O médico legista Marcos Justino, que fez a autópsia no corpo, afirmou à imprensa que espera resultados de exames para comprovar o motivo da morte. “Foram solicitados exames e precisamos aguardá-los para ter uma confirmação. Não há indício nenhum ainda. Foram colhidos dados para exames toxicológicos e para avaliar infarto agudo. Por enquanto não há nada confirmado”, disse. A previsão é de que os exames fiquem prontos entre sete e dez dias. Até saírem os resultados, o corpo de Paulo César Morato vai ficar retido no IML para uma eventual contraprova.

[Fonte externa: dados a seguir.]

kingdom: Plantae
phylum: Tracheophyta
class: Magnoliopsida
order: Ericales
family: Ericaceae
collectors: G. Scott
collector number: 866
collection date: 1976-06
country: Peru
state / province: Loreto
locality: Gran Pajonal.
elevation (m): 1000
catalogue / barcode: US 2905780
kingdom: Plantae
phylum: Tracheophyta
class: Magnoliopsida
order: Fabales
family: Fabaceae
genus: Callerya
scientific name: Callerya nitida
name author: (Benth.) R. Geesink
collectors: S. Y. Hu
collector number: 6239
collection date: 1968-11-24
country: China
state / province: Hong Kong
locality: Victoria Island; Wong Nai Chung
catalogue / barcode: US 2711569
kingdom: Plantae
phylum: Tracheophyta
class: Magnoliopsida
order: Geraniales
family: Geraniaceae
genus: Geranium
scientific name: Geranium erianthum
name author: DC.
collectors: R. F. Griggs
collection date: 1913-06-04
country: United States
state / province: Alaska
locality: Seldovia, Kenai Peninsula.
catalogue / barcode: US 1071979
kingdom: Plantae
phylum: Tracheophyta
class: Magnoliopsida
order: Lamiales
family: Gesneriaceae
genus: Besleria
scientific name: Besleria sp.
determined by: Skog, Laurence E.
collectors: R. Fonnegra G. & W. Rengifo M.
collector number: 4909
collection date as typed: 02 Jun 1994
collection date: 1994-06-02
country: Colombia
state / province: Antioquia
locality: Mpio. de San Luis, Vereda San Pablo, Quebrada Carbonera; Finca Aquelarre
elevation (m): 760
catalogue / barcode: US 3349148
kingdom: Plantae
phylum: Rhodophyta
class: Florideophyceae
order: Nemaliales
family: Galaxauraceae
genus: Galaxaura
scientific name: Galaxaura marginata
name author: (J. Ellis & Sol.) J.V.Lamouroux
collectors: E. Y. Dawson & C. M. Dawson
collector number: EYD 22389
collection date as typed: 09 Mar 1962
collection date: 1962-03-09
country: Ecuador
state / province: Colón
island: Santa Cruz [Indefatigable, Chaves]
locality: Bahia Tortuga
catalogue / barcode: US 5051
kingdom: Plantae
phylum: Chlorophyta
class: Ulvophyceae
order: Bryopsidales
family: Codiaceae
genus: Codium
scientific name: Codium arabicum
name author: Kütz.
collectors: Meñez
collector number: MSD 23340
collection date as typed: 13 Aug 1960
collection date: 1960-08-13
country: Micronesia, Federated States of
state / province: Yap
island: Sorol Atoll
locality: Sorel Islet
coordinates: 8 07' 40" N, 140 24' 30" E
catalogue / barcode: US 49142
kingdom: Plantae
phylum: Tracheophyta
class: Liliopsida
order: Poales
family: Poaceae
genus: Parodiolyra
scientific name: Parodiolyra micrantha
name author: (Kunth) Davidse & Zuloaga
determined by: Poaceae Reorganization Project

Nenhum familiar foi até o instituto. “Até agora o corpo está sem identificação, oficialmente, de nome e de idade”, afirmou o legista.

 

Declarado como foragido pela Polícia Federal na última terça e encontrado morto na noite de ontem num motel em Olinda, Morato deu entrada no motel por volta do meio dia de terça, num Jeep Cherokee preto, de placas QFP-4389, e não havia informado se iria renovar a diária até o meio dia da quarta. O empresário chegou ao local sozinho e não pediu nada desde então. Os funcionários suspeitaram da falta de renovação das diárias e da “falta de pedidos”. Não houve arrombamento, segundo o advogado Higínio Luís Araújo, que representava o estabelecimento. Eles decidiram utilizar uma chave mestra, um procedimento padrão, para checar o quarto. Encontram Paulo César na cama morto, sem sinais de violência, sem sapatos e sem camisa. Estava de calça jeans, sem camisa e com uma tolha sobre o peito e o controle da televisão próximo. Ele tinha posse de R$ 6,5 mil.

Até a noite de ontem, a Polícia Federal cogitou a possibilidade de incluir o nome do empresário Paulo César na lista dos procurados da Interpol. Segundo a PF, ele era suspeito de integrar “uma organização criminosa” que teria desviado R$ 600 milhões, envolvendo pelo menos 18 empresas que seriam de fachada e tinham abastecido campanhas políticas de Pernambuco e do Nordeste.

Paulo Morato é supostamente dono da empresa “Câmara & Vasconcelos Locação e Terraplenagem LTDA”. Ele é apontado pelo Ministério Público como um dos que aportou recursos na aquisição da aeronave Cesnna, que transportava o ex-governador Eduardo Campos em 2014, falecido em 13 de agosto daquele ano, num acidente aéreo. Eduardo era candidato a presidente da República.

O grupo foi descoberto pela PF a partir das investigações que apuravam quem seria, finalmente, o dono do jato que transportava Eduardo naquele ano. Segundo o assessor de imprensa da Polícia Federal, Giovani Santoro, um agente federal está acompanhando as investigações para observar se a morte tem algo relacionado à Operação Turbulência. Por enquanto, de acordo com ele, o caso será tocado pela Polícia Civil.

Segundo informações do Ministério Público Federal, Paulo César tinha em conta R$ 24,5 milhões, mas era considerado como “testa de ferro” porque as condições de vida dele não condiziam com o dinheiro encontrado. “Chama atenção o montante movimentado pelo investigado Paulo Morato e por suas empresas, o qual é evidentemente incompatível com seu padrão de vida. Isso evidencia sua condição de testa de ferro”. No corpo de Paulo César, contudo, havia um relógio avaliado em R$ 10 mil e R$ 6,5 mil em dinheiro, está última informação não confirmada pelo advogado do hotel, Higínio Luís Araújo Marinsalta.

Entre os cinco investigados que lideravam o grupo criminoso, ele era o que mais tinha dinheiro em conta. A PF informou, por meio de nota, que Paulo César se encontrava foragido desde  21 de junho em razão da deflagração da Operação Turbulência.